▸ Passage:
"I get to use a knife!"
We had a kitchen last summer at camp. We’d always fantasized about doing cooking and gardening projects with kids – Camp Kaleidoscope and Parts and Crafts were both started by groups of people who’d spent years living in undergraduate student cooperatives where the pragmatic and symbolic values of cooking for each other and eating with each other are both taken really seriously. We were early adopters of the presently-hip food politics – local foods, sustainability, connection with land, food, and process. When I fantasize about there being a full-time educational project (a “school”, if you will), based around our principles, I imagine kids cooking lunch for each other and eating together in small groups, and I imagine kids running a cafe, next door, cooking for neighbors and strangers, making entrepreuneurial decisions, and enjoying all of the awesomeness of working in a commercial/restaurant kitchen.

▸ Dataset extract:
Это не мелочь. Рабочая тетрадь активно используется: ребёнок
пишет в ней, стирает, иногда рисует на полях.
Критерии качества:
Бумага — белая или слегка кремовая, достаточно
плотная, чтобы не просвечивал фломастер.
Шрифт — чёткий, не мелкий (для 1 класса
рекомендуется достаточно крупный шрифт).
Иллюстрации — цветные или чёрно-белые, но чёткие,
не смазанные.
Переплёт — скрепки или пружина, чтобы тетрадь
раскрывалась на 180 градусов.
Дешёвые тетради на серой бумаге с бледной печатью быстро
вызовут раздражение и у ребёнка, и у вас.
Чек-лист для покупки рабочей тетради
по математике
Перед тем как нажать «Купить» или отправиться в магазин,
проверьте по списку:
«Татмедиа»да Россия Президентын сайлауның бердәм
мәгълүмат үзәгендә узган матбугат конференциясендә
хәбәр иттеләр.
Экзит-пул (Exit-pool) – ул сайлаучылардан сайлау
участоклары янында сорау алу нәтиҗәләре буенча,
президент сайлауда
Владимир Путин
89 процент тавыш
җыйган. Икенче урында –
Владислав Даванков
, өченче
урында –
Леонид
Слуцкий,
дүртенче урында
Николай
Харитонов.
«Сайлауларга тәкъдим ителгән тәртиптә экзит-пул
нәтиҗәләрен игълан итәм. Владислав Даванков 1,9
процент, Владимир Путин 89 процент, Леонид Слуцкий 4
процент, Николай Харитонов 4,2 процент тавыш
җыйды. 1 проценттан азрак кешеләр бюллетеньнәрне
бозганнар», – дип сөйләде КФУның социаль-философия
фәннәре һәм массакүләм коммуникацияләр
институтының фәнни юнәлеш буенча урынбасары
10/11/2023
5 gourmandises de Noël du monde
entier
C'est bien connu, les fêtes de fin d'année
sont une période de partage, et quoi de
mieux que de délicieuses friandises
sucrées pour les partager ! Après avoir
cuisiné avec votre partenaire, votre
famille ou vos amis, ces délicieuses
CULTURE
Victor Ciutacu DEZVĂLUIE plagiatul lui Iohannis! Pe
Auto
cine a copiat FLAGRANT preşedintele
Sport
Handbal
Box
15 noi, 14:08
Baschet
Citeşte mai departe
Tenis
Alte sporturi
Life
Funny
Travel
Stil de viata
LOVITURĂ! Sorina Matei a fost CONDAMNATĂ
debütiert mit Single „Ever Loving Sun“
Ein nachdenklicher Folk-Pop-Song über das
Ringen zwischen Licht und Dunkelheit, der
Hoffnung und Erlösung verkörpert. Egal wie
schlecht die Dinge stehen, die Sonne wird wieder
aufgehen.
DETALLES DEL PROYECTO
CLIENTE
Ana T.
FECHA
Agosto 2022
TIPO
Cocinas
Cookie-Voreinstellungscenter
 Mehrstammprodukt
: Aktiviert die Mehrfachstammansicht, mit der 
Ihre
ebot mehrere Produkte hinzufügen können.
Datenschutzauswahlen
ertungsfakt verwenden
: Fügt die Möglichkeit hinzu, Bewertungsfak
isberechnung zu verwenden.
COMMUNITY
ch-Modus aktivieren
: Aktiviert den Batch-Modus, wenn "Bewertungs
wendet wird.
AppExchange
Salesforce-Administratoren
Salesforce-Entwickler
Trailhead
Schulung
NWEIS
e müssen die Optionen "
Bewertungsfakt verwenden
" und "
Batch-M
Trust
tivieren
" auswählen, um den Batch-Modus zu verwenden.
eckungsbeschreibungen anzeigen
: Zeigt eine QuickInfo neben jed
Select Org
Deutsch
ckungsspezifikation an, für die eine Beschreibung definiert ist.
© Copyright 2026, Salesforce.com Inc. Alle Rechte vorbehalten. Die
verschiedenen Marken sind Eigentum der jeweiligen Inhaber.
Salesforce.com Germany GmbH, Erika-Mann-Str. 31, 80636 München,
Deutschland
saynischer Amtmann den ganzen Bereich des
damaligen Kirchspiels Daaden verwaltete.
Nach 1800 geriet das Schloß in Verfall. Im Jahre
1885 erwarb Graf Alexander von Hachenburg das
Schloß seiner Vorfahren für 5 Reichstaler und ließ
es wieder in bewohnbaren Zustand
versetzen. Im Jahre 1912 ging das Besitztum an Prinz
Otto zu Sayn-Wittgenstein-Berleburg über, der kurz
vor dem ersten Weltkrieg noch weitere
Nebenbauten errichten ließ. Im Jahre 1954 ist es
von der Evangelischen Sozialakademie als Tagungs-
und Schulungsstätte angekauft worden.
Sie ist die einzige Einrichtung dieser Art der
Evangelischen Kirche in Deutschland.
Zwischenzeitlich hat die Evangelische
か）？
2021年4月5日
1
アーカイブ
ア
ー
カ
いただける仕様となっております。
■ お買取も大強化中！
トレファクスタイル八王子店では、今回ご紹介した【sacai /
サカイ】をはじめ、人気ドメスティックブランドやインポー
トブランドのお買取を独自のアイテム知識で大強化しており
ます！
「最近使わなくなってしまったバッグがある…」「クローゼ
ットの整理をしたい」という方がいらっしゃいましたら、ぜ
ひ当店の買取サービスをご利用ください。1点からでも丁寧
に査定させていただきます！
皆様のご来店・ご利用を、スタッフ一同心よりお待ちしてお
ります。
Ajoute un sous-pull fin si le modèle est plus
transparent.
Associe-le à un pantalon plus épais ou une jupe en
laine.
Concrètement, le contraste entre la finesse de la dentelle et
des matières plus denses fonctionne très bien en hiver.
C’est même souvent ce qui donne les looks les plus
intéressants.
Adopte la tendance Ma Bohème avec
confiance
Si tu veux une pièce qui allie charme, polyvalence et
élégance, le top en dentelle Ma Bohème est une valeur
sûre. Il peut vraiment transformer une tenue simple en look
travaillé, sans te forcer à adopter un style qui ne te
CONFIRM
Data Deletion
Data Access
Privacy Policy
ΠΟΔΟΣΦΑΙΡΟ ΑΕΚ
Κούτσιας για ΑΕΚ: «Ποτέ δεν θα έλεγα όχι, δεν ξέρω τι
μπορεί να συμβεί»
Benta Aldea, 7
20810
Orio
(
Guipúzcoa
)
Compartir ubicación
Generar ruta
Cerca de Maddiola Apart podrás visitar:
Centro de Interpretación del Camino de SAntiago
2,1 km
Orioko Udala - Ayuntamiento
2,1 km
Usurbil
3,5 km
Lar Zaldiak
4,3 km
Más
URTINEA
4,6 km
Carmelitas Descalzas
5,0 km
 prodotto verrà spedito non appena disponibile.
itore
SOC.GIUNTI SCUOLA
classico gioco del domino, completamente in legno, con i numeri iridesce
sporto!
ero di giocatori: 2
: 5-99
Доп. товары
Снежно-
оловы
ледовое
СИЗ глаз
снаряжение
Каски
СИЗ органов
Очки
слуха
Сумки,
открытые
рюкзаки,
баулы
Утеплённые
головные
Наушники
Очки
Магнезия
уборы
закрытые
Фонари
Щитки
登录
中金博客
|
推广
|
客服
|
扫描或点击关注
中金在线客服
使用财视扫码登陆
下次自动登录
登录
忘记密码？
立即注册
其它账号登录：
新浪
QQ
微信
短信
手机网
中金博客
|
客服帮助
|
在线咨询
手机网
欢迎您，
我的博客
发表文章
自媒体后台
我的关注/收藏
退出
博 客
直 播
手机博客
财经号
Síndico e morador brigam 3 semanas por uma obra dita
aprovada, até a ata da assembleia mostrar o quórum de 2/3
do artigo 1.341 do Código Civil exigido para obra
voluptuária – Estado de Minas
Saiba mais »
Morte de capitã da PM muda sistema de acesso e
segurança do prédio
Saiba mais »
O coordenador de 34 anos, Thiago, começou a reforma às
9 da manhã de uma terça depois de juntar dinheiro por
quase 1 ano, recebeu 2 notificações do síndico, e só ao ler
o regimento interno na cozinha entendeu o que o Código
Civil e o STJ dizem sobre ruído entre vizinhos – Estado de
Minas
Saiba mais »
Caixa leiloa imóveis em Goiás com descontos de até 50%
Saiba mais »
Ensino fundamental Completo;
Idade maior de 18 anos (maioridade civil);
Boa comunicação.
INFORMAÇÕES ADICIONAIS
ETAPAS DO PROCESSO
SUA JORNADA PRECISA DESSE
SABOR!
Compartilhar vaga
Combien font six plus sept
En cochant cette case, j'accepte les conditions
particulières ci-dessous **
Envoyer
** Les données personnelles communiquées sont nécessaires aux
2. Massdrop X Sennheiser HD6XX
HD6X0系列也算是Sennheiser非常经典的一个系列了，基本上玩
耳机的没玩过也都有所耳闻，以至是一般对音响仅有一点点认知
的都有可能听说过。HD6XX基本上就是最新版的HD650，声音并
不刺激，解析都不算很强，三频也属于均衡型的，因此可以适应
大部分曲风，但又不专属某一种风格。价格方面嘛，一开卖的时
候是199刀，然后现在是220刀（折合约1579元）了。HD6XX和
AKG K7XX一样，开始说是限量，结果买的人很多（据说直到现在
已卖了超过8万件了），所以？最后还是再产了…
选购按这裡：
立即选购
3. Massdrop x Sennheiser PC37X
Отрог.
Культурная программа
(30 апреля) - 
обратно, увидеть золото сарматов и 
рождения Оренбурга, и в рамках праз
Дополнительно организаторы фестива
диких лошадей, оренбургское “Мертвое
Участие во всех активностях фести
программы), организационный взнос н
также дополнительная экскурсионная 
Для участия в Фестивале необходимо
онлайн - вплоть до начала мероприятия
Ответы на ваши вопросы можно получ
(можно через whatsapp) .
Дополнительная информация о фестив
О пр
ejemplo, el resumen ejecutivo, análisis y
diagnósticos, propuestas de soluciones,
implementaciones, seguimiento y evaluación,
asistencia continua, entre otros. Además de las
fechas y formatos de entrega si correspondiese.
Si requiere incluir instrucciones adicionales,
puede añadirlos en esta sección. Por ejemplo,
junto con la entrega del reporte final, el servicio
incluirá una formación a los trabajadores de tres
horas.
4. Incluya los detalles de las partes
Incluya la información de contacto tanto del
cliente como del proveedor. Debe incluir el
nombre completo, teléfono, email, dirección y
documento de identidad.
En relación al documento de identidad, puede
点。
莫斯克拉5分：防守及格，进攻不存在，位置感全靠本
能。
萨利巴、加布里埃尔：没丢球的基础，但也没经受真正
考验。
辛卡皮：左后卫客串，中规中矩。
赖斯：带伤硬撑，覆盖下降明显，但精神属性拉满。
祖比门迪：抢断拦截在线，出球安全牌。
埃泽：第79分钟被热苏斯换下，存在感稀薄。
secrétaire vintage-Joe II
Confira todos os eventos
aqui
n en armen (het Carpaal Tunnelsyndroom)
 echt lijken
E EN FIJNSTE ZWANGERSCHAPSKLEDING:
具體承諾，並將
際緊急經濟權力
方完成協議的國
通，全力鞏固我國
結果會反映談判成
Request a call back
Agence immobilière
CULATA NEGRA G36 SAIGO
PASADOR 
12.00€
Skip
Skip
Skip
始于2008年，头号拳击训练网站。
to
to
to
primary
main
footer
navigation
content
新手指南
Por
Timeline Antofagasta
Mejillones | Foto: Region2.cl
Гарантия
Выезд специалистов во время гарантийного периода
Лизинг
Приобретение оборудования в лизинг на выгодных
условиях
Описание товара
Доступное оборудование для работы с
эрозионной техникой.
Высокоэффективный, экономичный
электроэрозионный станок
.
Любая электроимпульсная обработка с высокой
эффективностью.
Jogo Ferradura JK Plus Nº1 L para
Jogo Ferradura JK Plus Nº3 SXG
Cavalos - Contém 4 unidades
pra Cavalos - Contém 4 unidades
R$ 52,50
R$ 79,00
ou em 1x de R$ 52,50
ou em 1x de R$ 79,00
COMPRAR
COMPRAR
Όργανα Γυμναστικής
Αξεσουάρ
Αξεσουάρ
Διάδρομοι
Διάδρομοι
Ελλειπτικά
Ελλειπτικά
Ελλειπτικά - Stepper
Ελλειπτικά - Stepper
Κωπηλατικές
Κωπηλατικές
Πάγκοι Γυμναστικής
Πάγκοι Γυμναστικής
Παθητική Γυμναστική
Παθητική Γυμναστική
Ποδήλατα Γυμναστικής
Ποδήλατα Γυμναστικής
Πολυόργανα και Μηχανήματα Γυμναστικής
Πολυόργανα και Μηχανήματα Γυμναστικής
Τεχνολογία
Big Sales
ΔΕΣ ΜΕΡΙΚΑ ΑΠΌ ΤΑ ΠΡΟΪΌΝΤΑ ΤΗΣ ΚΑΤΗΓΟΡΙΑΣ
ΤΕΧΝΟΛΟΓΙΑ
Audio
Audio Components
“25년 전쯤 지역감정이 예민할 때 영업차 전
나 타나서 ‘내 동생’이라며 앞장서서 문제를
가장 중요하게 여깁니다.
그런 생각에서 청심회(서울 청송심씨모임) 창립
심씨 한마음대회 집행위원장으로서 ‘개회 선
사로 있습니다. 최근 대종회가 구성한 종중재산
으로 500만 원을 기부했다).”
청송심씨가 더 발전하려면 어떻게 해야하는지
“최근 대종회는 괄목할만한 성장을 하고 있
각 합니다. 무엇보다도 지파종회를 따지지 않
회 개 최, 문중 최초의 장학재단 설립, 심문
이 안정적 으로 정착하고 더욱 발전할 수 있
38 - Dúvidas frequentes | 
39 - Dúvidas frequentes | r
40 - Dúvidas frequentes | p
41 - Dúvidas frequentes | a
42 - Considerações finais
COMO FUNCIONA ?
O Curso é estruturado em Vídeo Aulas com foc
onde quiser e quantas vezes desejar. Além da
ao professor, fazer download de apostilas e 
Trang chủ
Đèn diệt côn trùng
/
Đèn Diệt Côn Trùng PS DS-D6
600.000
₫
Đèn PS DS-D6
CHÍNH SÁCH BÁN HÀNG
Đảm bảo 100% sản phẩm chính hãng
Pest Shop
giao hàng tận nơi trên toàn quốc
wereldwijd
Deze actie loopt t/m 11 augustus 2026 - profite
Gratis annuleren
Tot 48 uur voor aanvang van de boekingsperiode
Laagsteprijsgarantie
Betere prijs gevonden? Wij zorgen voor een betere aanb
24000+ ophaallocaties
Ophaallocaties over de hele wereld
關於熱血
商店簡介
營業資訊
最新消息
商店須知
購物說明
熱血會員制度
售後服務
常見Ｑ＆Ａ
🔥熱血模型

▸ Exercise tasks:
[1] Reproduce the passage about cooking at camp in full, word for word.
[2] Gather every line of the records that contains the word "voor", copying each line without changes.

▸ Answers below:
[1]
"I get to use a knife!"
We had a kitchen last summer at camp. We’d always fantasized about doing cooking and gardening projects with kids – Camp Kaleidoscope and Parts and Crafts were both started by groups of people who’d spent years living in undergraduate student cooperatives where the pragmatic and symbolic values of cooking for each other and eating with each other are both taken really seriously. We were early adopters of the presently-hip food politics – local foods, sustainability, connection with land, food, and process. When I fantasize about there being a full-time educational project (a “school”, if you will), based around our principles, I imagine kids cooking lunch for each other and eating together in small groups, and I imagine kids running a cafe, next door, cooking for neighbors and strangers, making entrepreuneurial decisions, and enjoying all of the awesomeness of working in a commercial/restaurant kitchen.

[2]
Tot 48 uur voor aanvang van de boekingsperiode
Betere prijs gevonden? Wij zorgen voor een betere aanb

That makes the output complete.